Monitorare i propri parametri vitali
Da circa due anni stiamo assistendo sui nostri smartphone e tablet all’invasione sul mercato di strumenti per il cosiddetto self tracking, ovvero per il monitoraggio degli indicatori biometrici. La miniaturizzazione dei microprocessori mobili, lo sviluppo della sensoristica e la ricerca sui materiali ha prodotto l’ingresso sul mercato di braccialetti, sensori, caschetti, cerotti che si connettono a un normale smartphone o tablet e attraverso appositi algoritmi sono in grado di calcolare e simulare l’andamento di uno o più parametri vitali.
Quantified self, self tracking, life tracking, body hacking… dietro questi neologismi c’è il tentativo di descrivere un movimento che si sta diffondendo sempre più. In mezzo ci sono tante cose a seconda dei gruppi e delle persone che lo fanno, si ritrovano diversi aspetti tecnologici, sociali, di miglioramento personale e chissà che altro che non abbiamo ancora visto.
Una maniera per conoscersi meglio o un eccesso di autocontrollo?
In generale nel self tracking c’è la passione di utilizzare devices tecnologiche che permettano di monitorare gli aspetti della propria vita. C’è anche la voglia di farlo per migliorarsi e per conoscersi meglio. Ma c’è anche una dimensione social, di condivisione dei propri risultati in relazione a quanto fanno gli altri, attuando una vera e propria competizione social.
Perché si diventa self-tracker?

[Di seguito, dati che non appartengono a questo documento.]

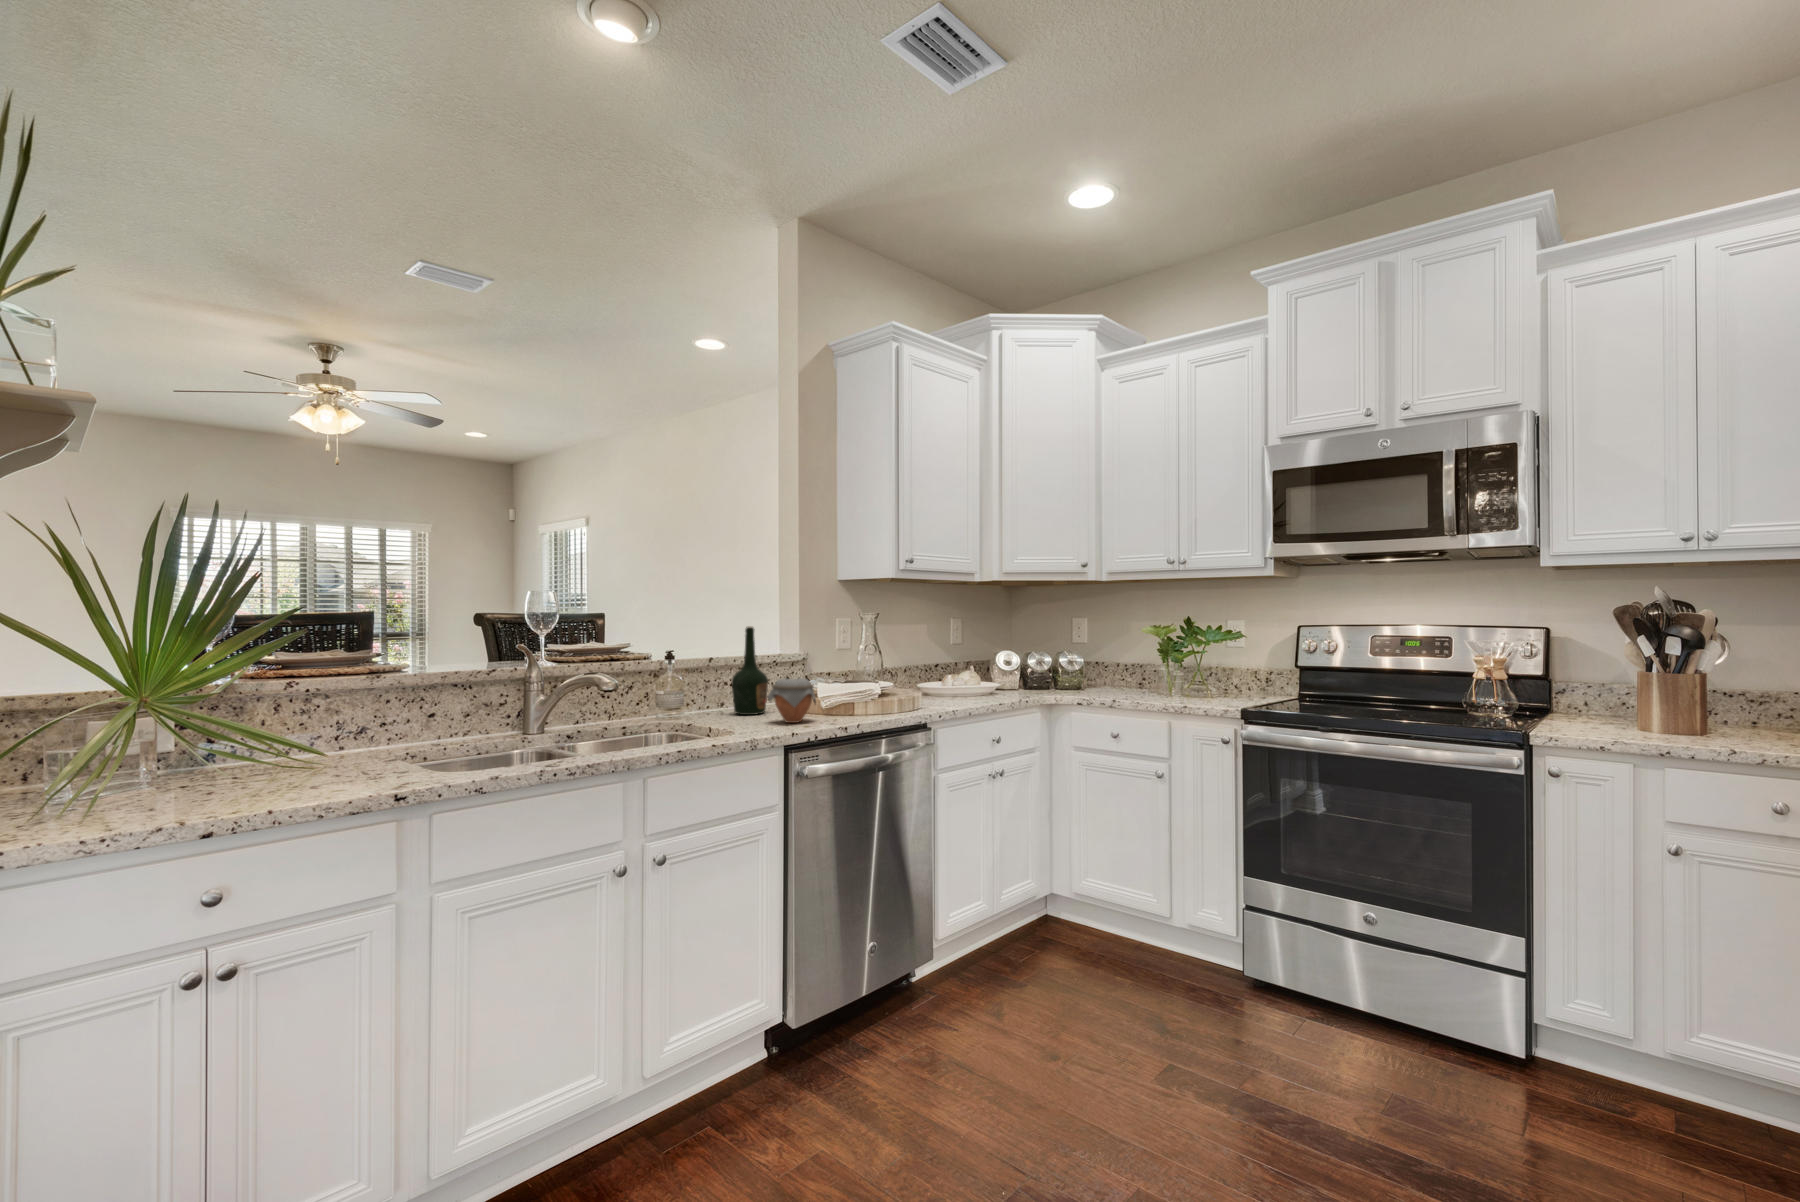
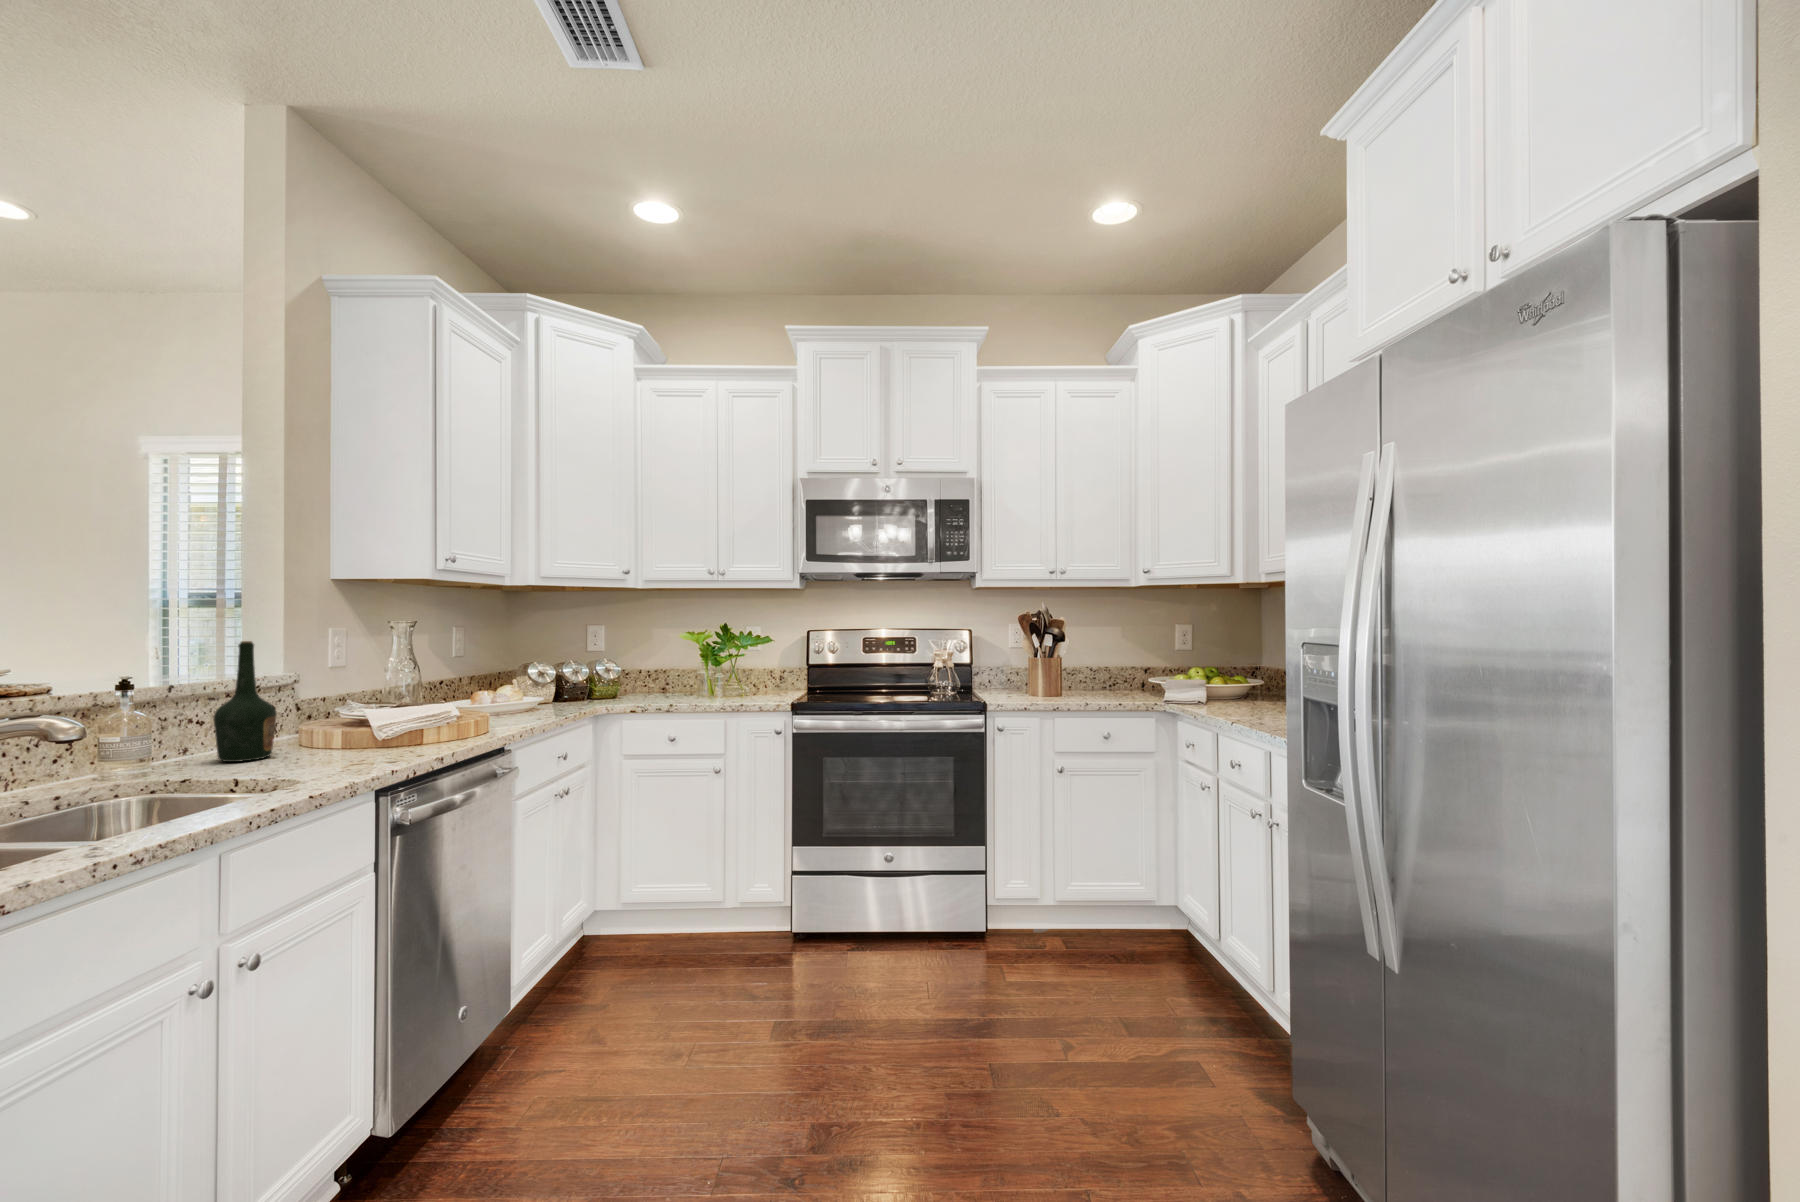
jar: present [767,678,816,723] -> none [308,705,386,762]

In molti casi, la registrazione dei propri atti è motivata dal desiderio di modificare le proprie abitudini, riducendole o incrementandole a seconda delle esigenze. C’è chi tenta di limitare il consumo di caffeina. Chi incrementare la lettura. Chi semplicemente conteggia le proprie calorie mentre passeggia col cane per capire se per il mantenimento della propria linea la sera potrà permettersi o meno una pizza.

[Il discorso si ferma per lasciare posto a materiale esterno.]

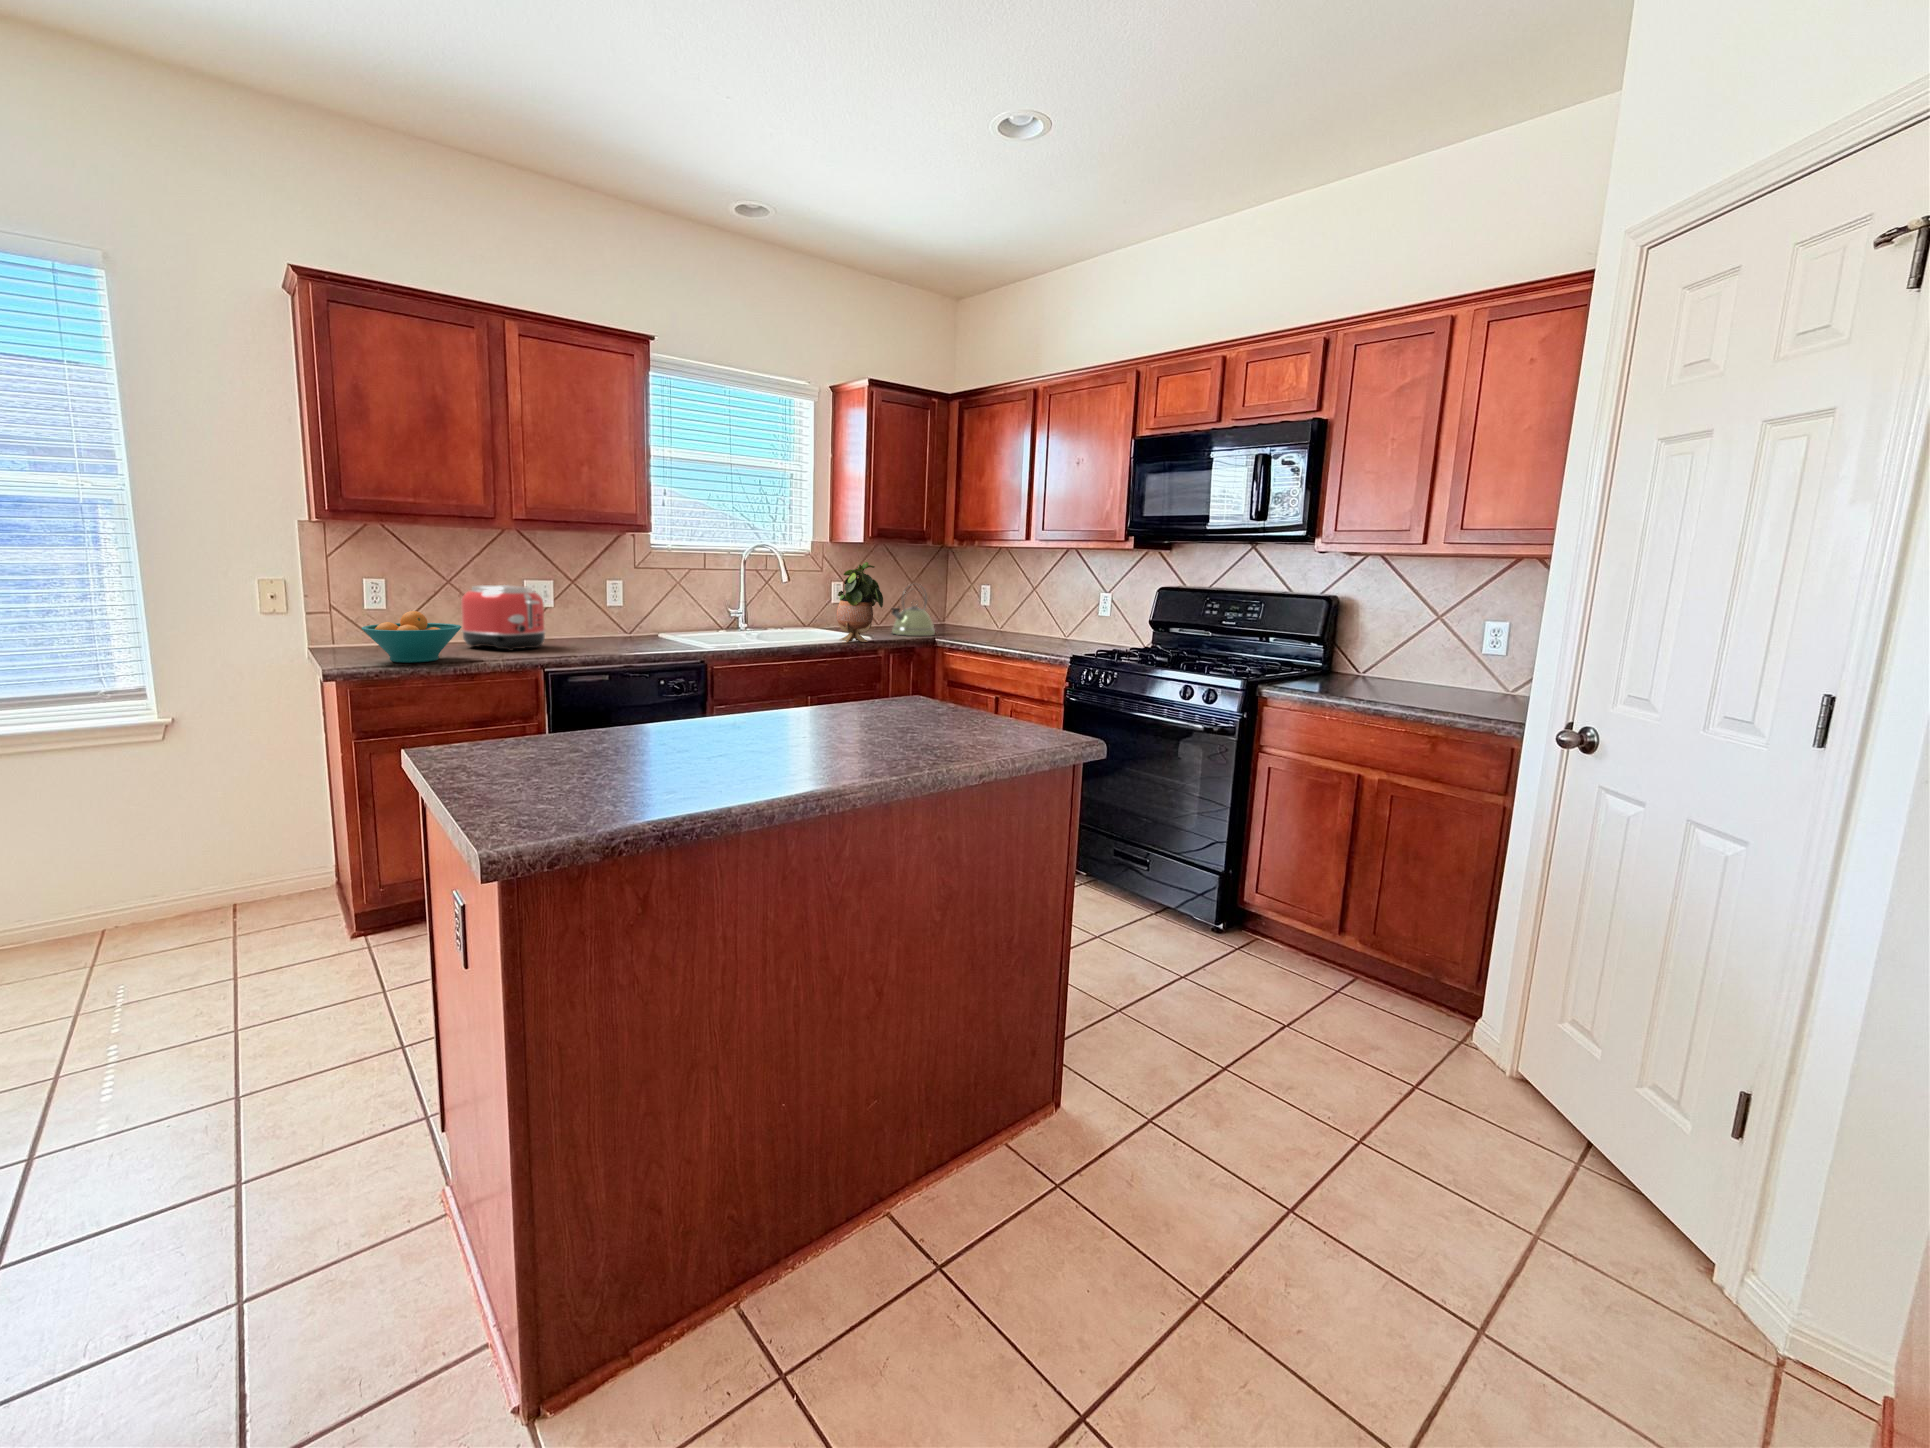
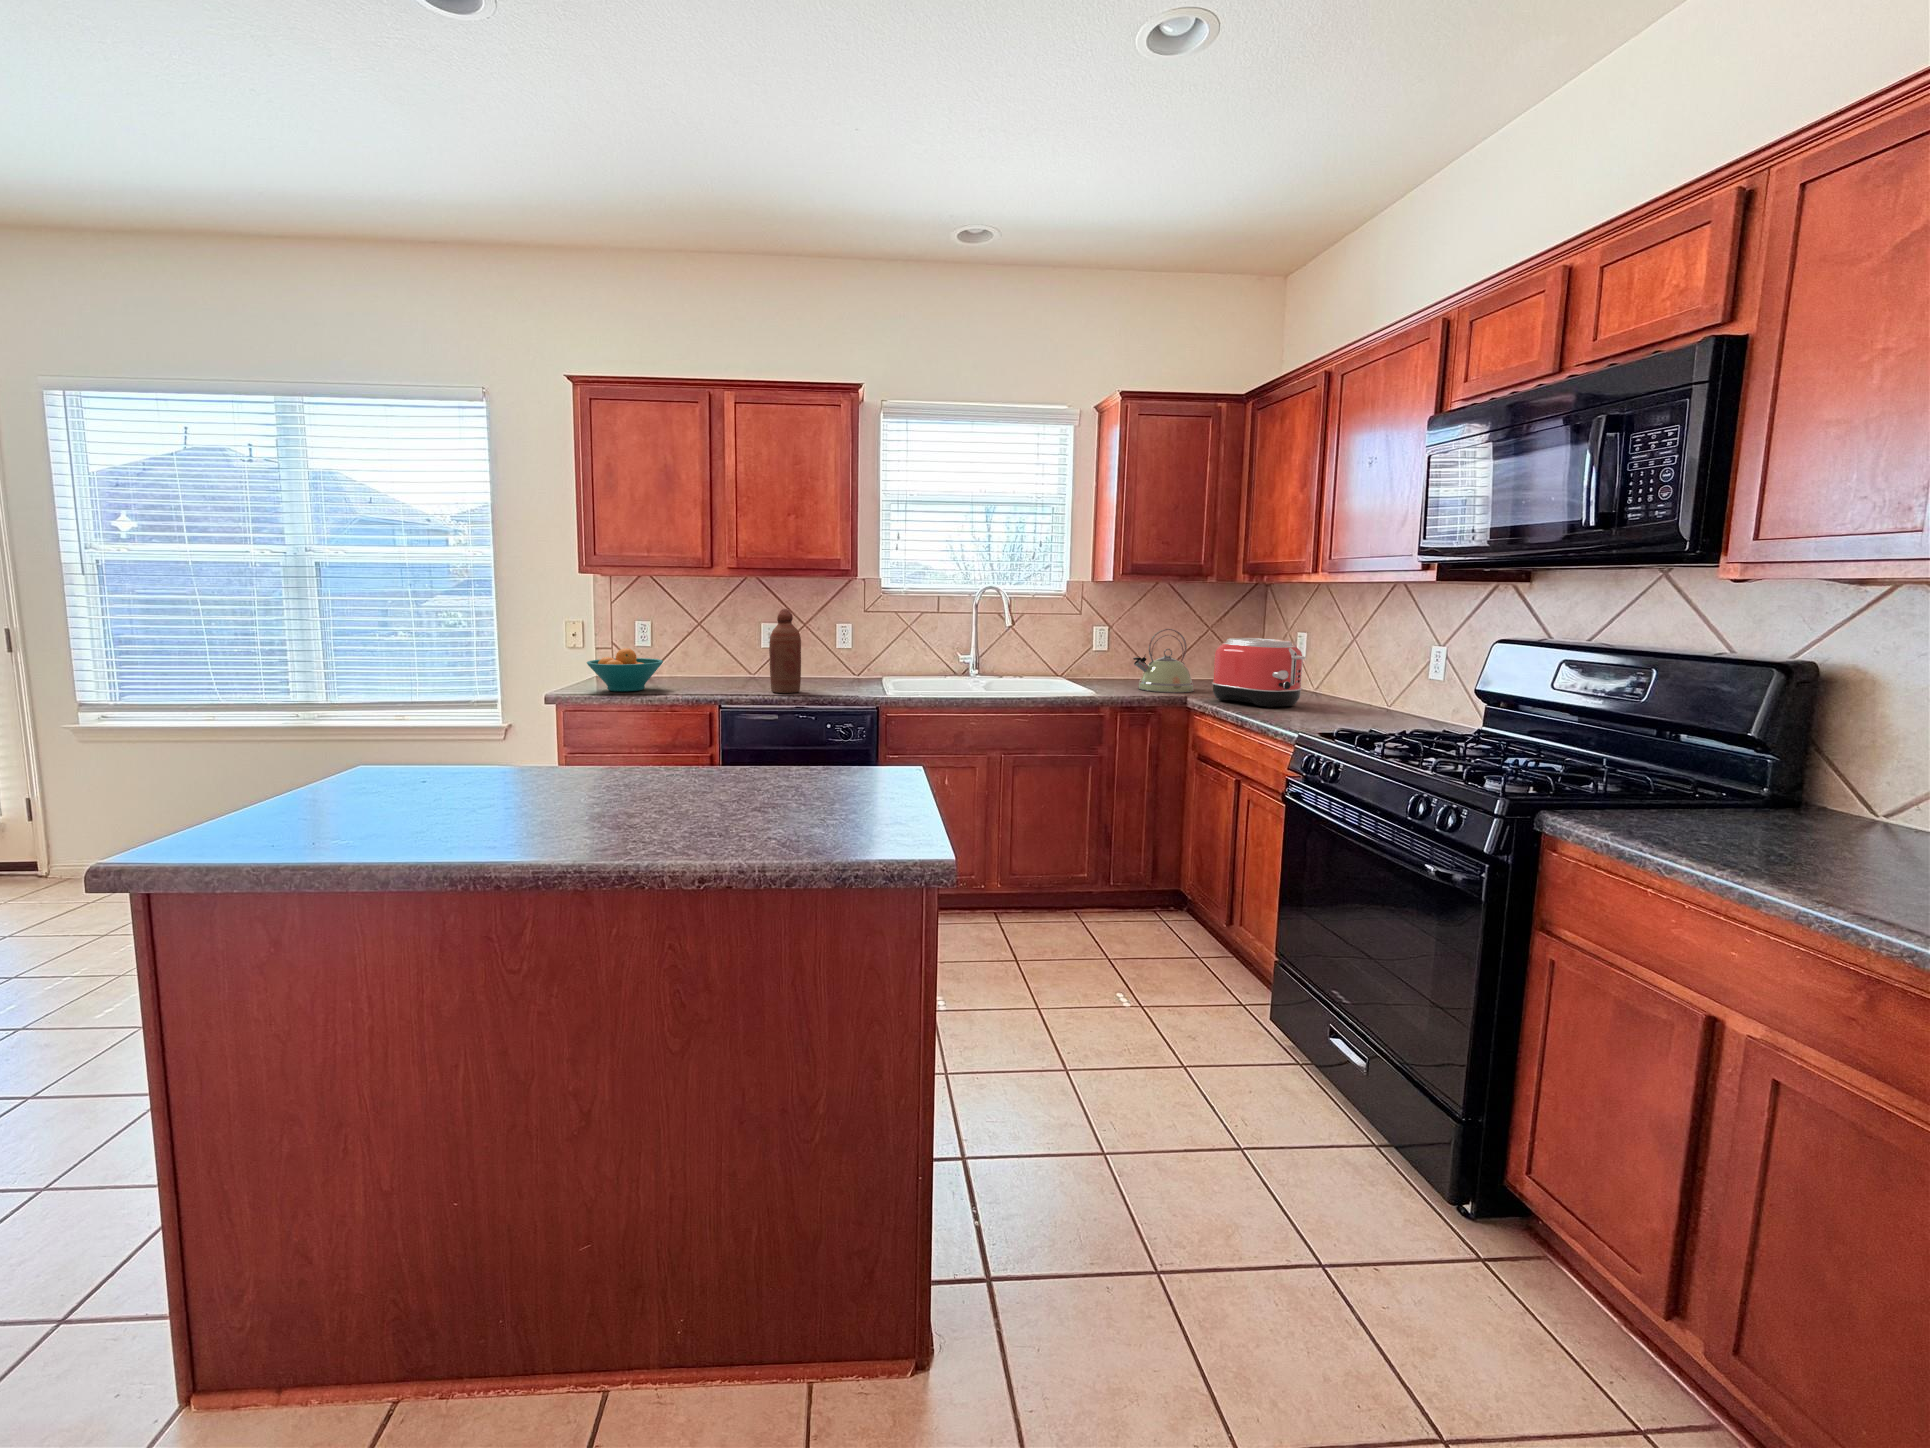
potted plant: present [837,562,883,642] -> none [1042,604,1094,696]
bottle: none [590,565,626,653] -> present [769,609,801,693]
toaster: present [461,585,545,651] -> present [1212,638,1305,708]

Gli esperti sostengono che l’autodiagnosi consentirà di esprimere in tempo reale quantitativi di informazione sulla nostra salute. Oggi sul mercato a prezzi abbordabili si trovano misuratori in tempo reali di temperatura corporea, pressione arteriosa, battito cardiaco e onde celebrali. Nell’ultimo anno gli investimenti in nuove imprese del digital health sono raddoppiati superando solo negli Usa gli 1,9 miliardi di dollari.
Quest’anno al Consumer electronic show di Las Vegas è stato presentato un apparecchio simile a una cornetta del telefono degli anni Ottanta per la diagnosi delle aritmie: si appoggia al petto nudo e reinvia allo smartphone un tracciato elettrocardiografico.
Un futuro da cyborg…
Le conseguenze della mania di quantificare il nostro stato di salute e monitorare continuamente le nostre azioni, hanno convinto anche i big e così colossi come Philips e Panasonic che da tempo hanno virato su nuovi mercati come quello dell’energia e del biomedicale. Intel alcuni mesi fa ha presentato Edison il più piccolo microPc del mondo. Il microsistema rileva e invia a un’app sullo smartphone molti parametri, quali temperatura della stanza e del bambino, respiro, sonno, veglia e posizione.
In un prossimo futuro diventeremo tutti cyborg, con un corpo potenziato da aggeggi che registrano ogni nostro movimento?